Advocacy groups say CMHC’s inability to get the NHC up and running will slow the country’s COVID-19 response
The federal government’s promised housing advocate organizations are still unstaffed – a crucial missed opportunity, according to observers.
This is despite applications having closed roughly half a year before COVID-19 took hold of Canada in mid-March.
Leilani Farha, global director of housing rights group The Shift, said that the National Housing Council and a related government body would have been a central component in the Liberal administration’s response to the coronavirus.
“You have a pandemic and your main policy to address the pandemic is [to say] ‘Stay home and wash your hands and physical distance,’” Farha told The Canadian Press. “That is a housing remedy to a deadly virus, so wouldn't it be top of mind and your first move to establish these two entities that are squarely looking at housing? It seems only logical to me.”
Tim Richter, president of the Canadian Alliance to End Homelessness, told a House of Commons committee last week that the right to housing, and the resolution of “inequities in systemic or structural barriers,” may well prove essential to the economy’s recovery.

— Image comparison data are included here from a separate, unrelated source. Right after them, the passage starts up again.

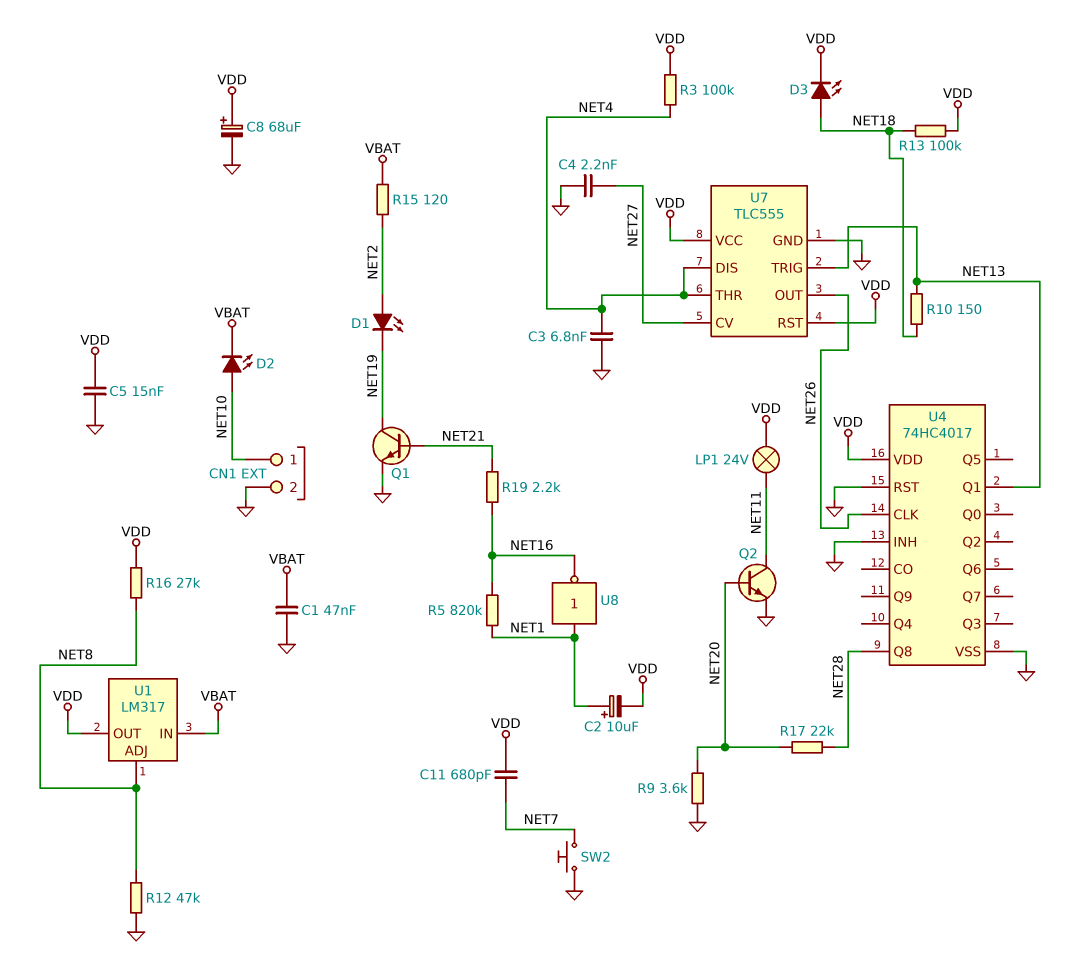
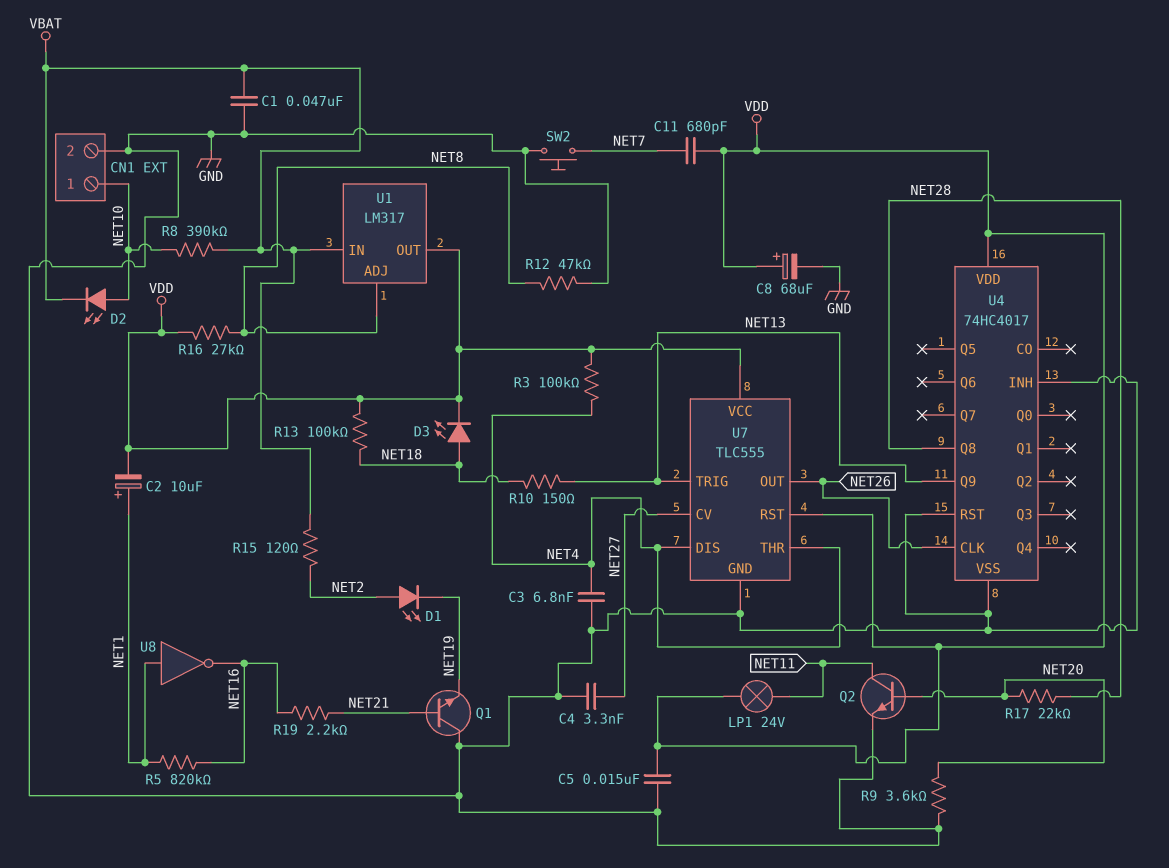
C4: 2.2nF (GND, NET27) -> 3.3nF (GND, NET27)
Q1: NPN (B NET21, C NET19, E GND) -> NPN (B NET21, C GND, E NET19)
R8: none -> 390k (NET10, VBAT)
U4 pin Q1: NET13 -> none
U4 pin Q9: none -> NET13

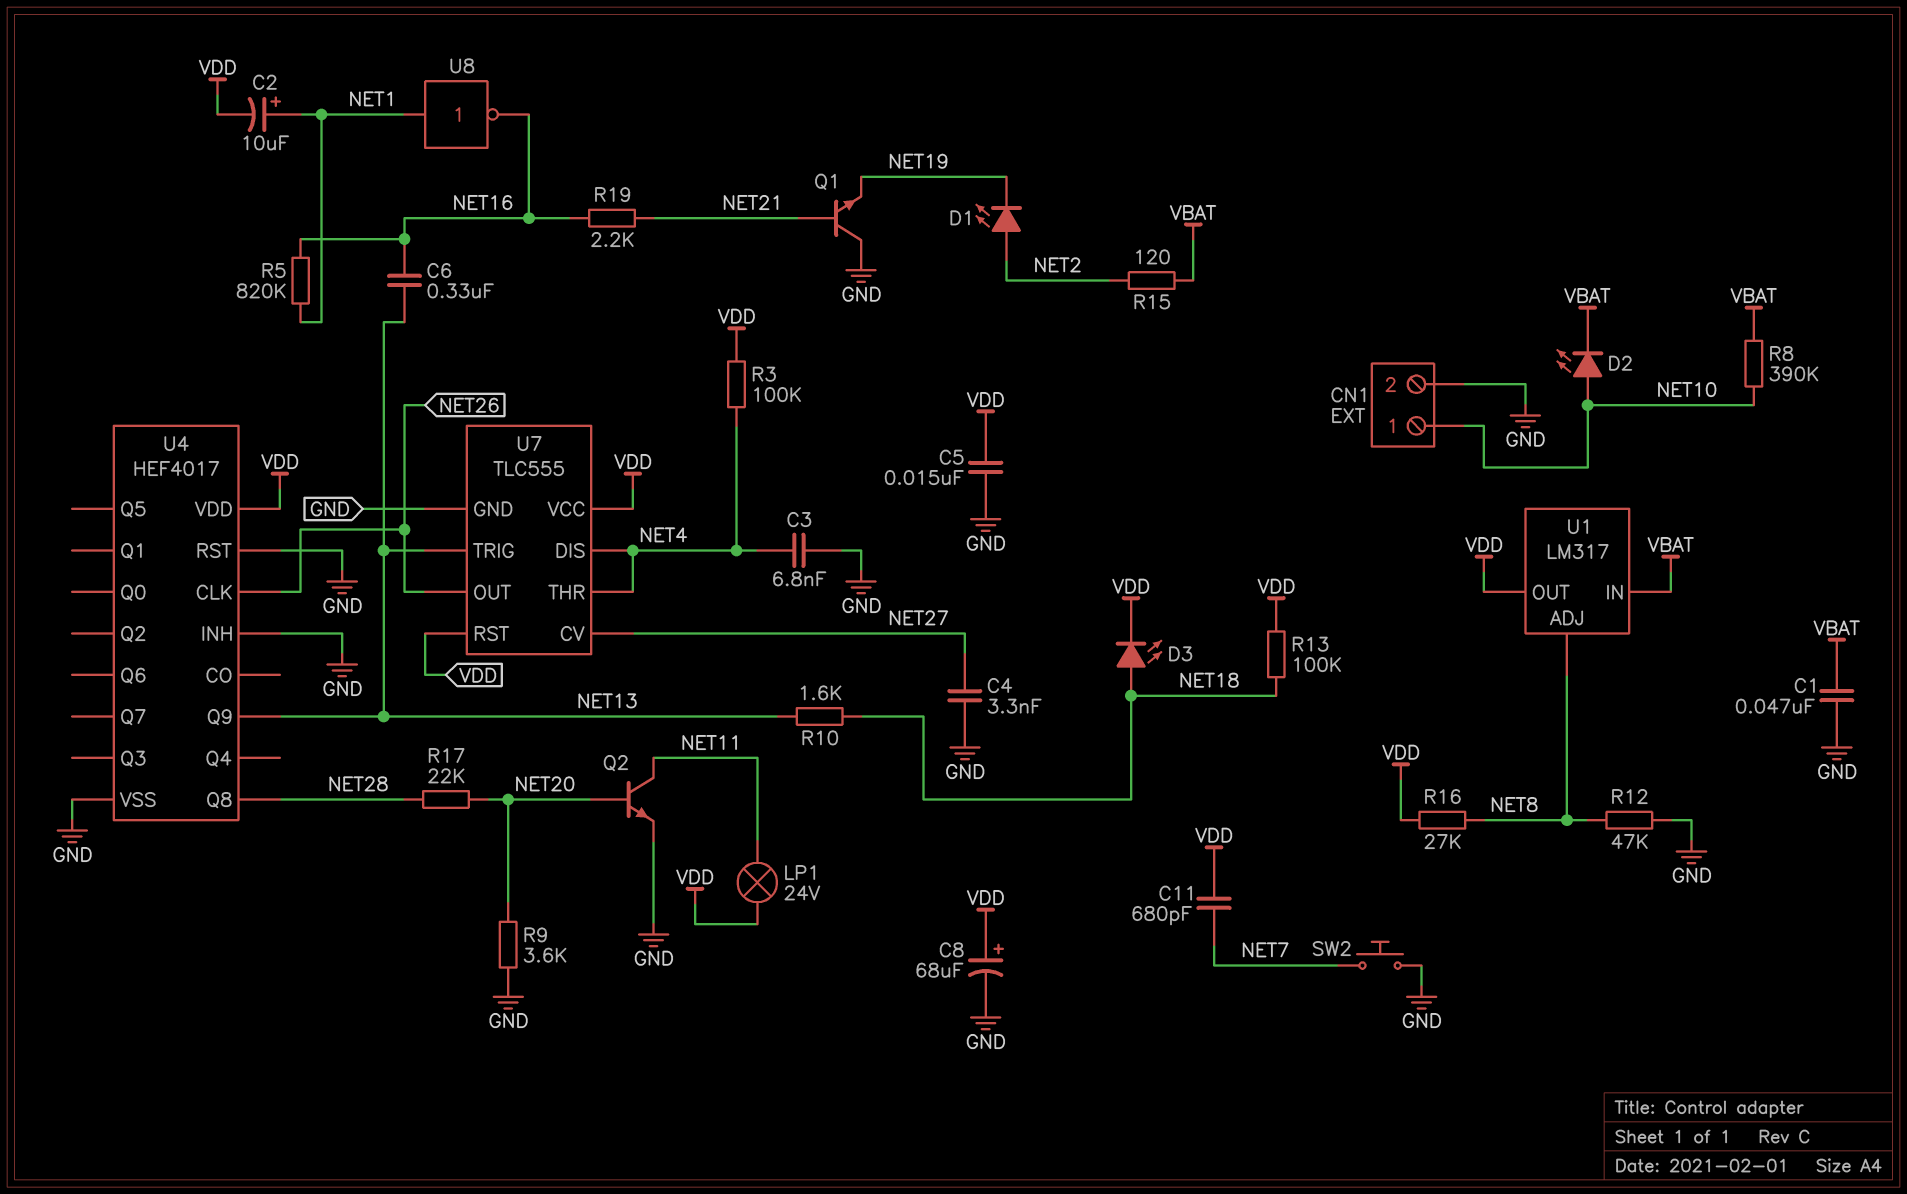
C6: none -> 330nF (NET13, NET16)
R10: 150 (NET13, NET18) -> 1.6k (NET13, NET18)
U4: 74HC4017 -> HEF4017

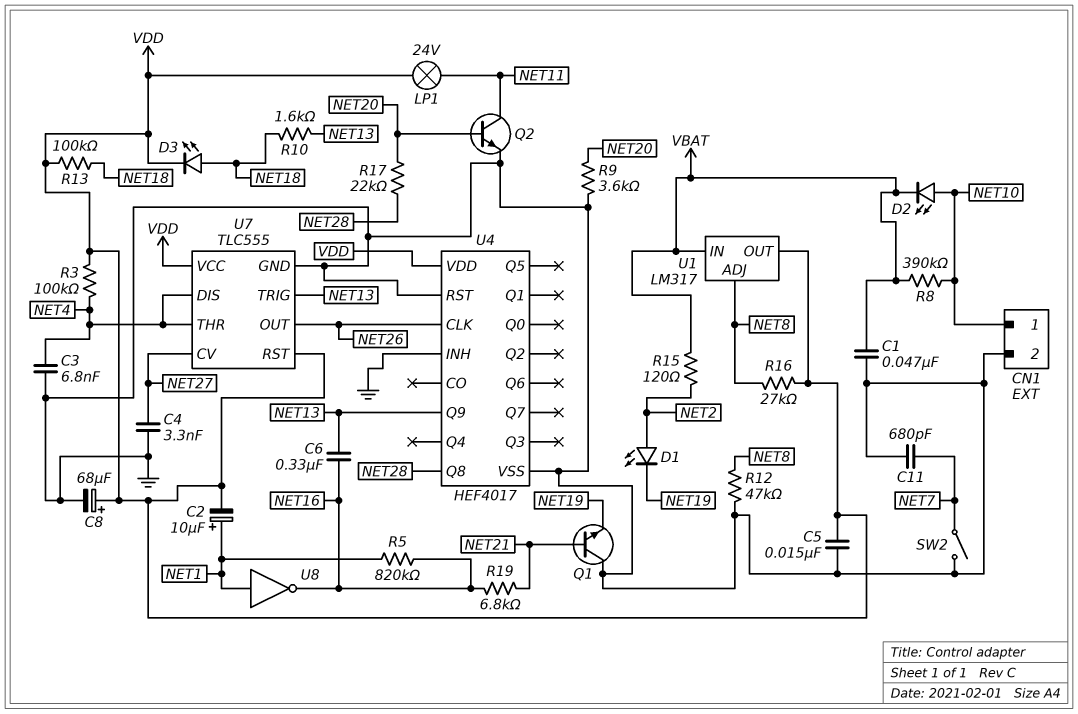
C11: 680pF (NET7, VDD) -> 680pF (GND, NET7)
R19: 2.2k (NET16, NET21) -> 6.8k (NET16, NET21)
SW2: button (GND, NET7) -> switch (GND, NET7)

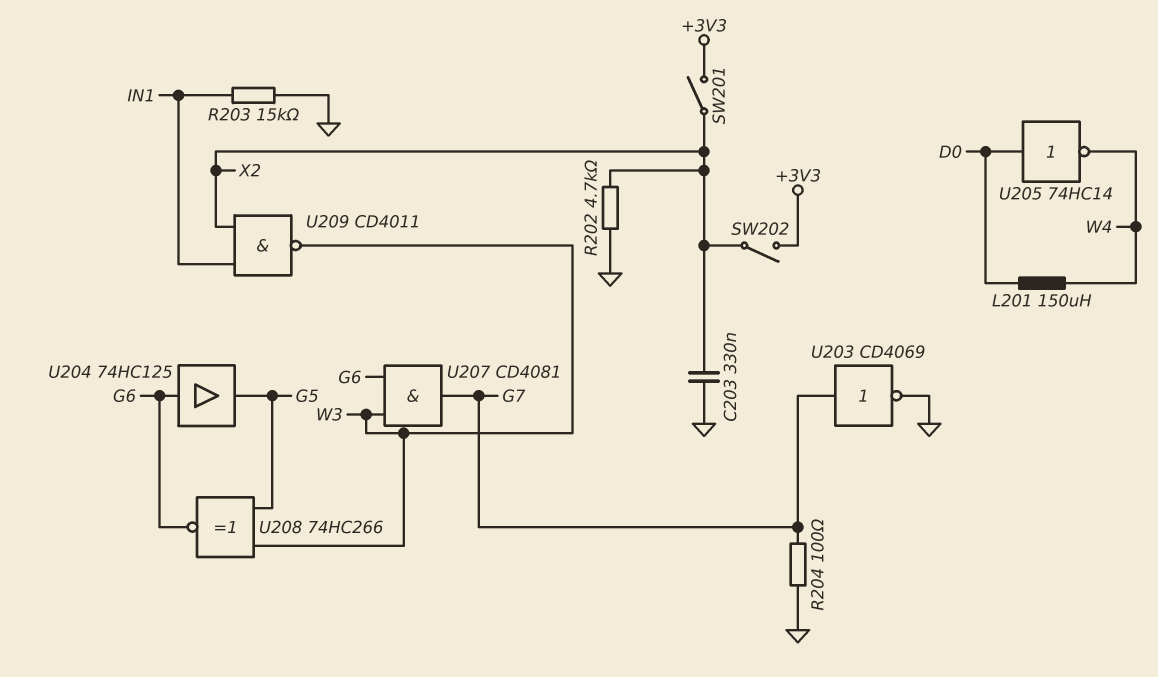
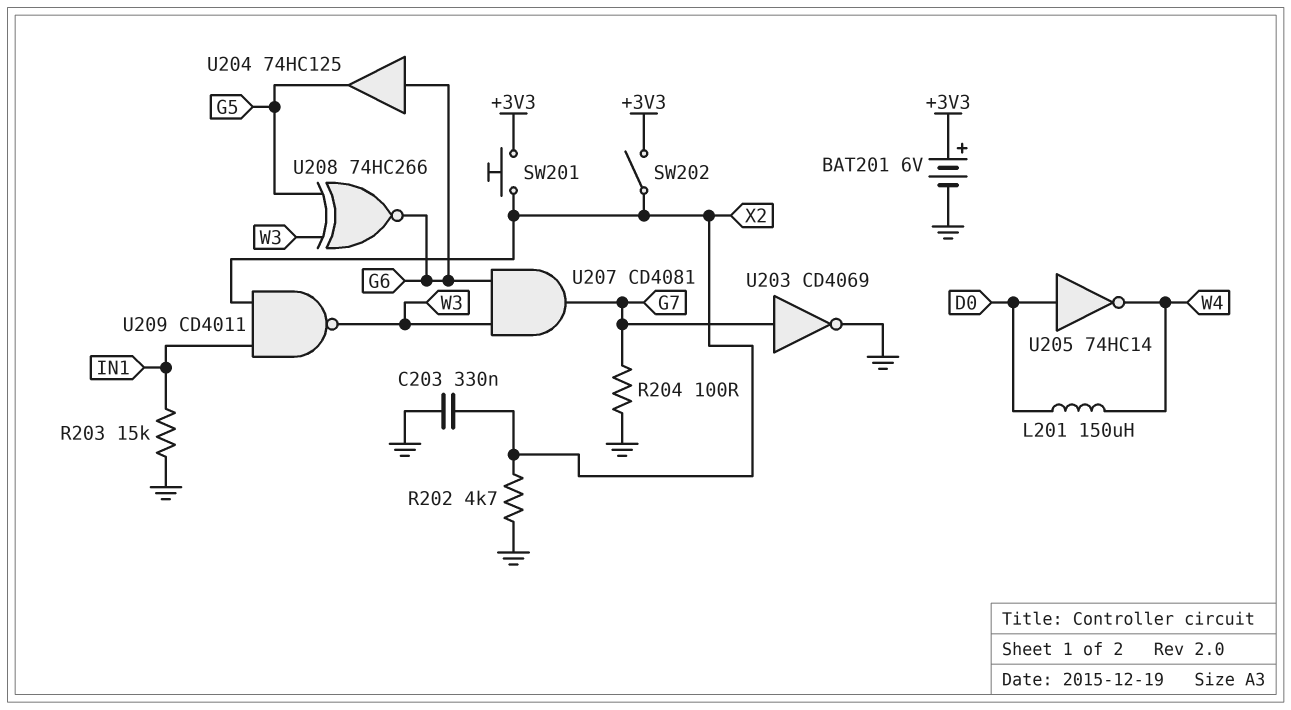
BAT201: none -> 6V (plus +3V3, minus GND)
SW201: switch (+3V3, X2) -> button (+3V3, X2)

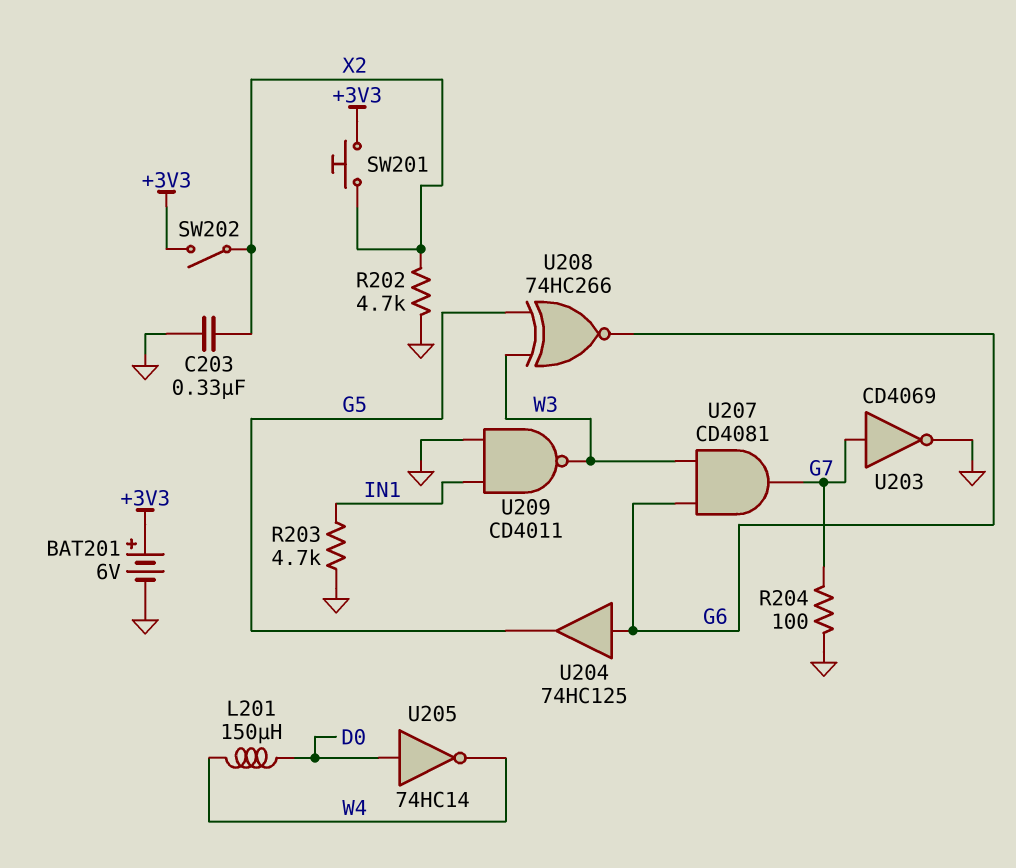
R203: 15k (GND, IN1) -> 4.7k (GND, IN1)
U209: NAND CD4011 (in IN1, in X2, out W3) -> NAND CD4011 (in GND, in IN1, out W3)

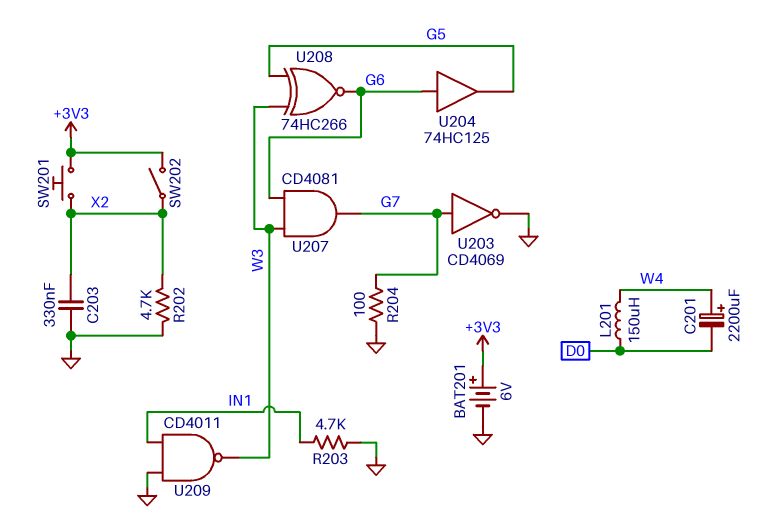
C201: none -> 2200uF (plus W4, minus D0)
U205: NOT 74HC14 (in D0, out W4) -> none

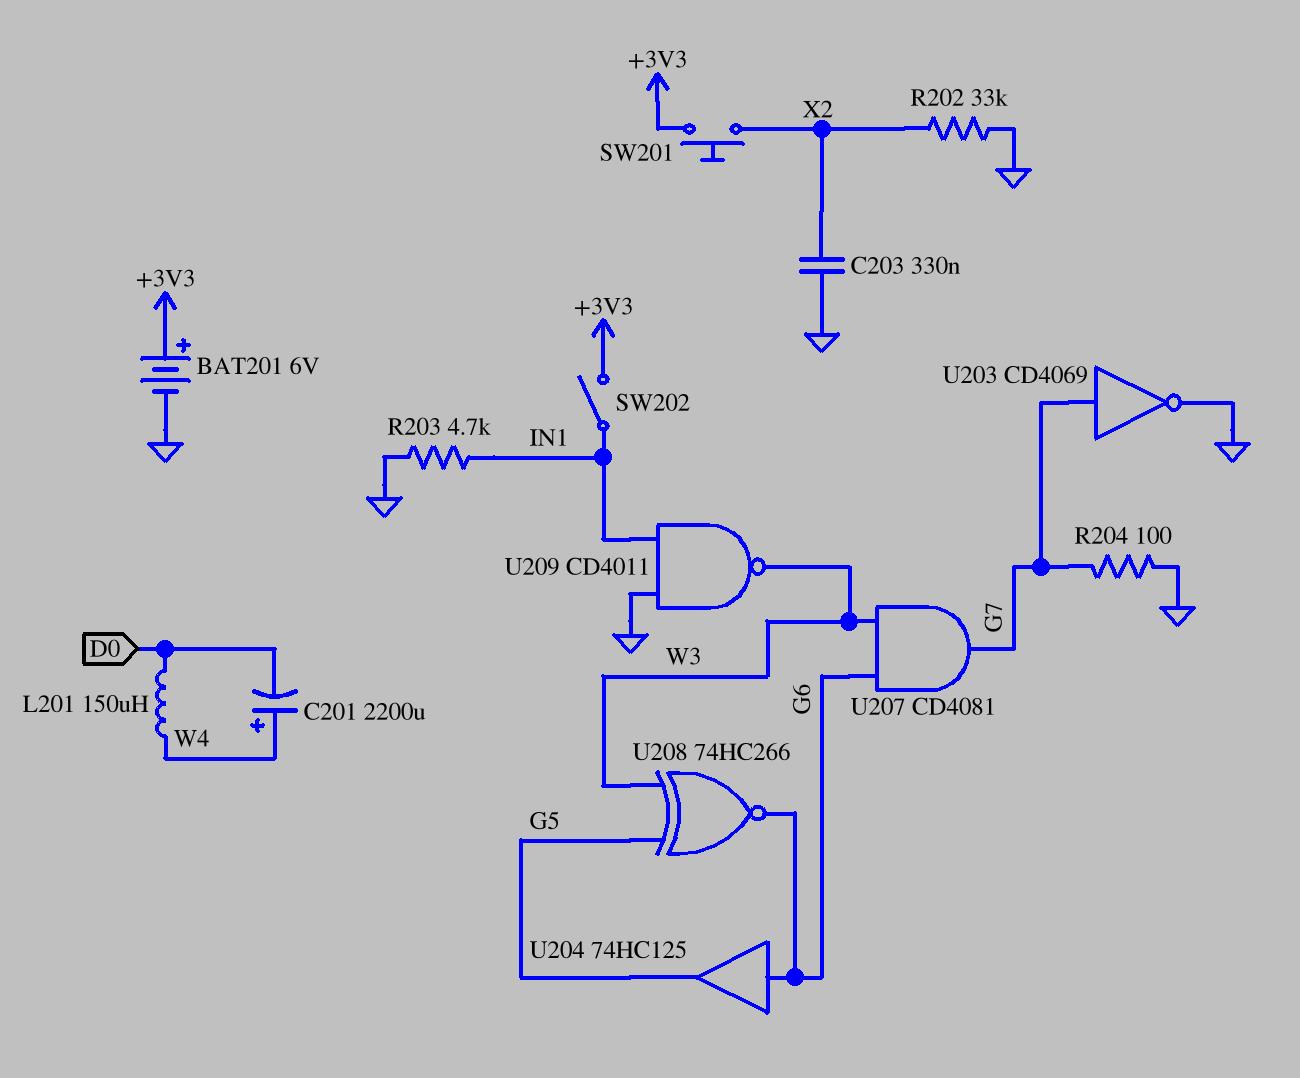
R202: 4.7k (GND, X2) -> 33k (GND, X2)
SW202: switch (+3V3, X2) -> switch (+3V3, IN1)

“As the private sector well knows, when you listen to your customers and respond to their needs, you get much more efficiency and better outcomes. This is at the heart of the right to housing,” Richter said.
Canada Mortgage and Housing Corporation said in April that it will get the council off the ground this year, saying that it “remains a priority for the government.” The Crown corporation said that the delay was due to the “uncertain and evolving circumstances related to COVID-19.”